Count the lines in the data below that contain the string "Gracias". Reply with the number alone.

[[ EXTRACTED ENTRIES open ]]

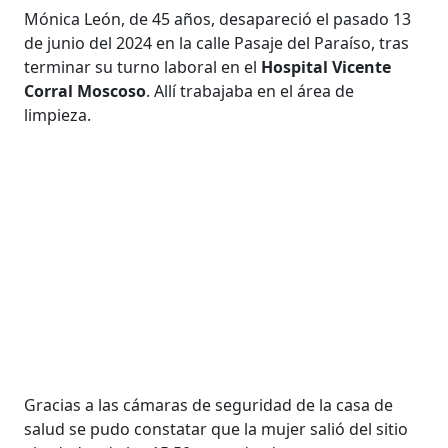
Mónica León, de 45 años, desapareció el pasado 13
de junio del 2024 en la calle Pasaje del Paraíso, tras
terminar su turno laboral en el
Hospital Vicente
Corral Moscoso
. Allí trabajaba en el área de
limpieza.
Gracias a las cámaras de seguridad de la casa de
salud se pudo constatar que la mujer salió del sitio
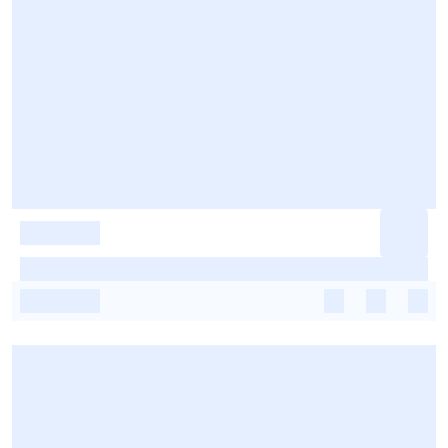
-
-
-
-
-
-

[[ EXTRACTED ENTRIES closed ]]

FINAL ANSWER
1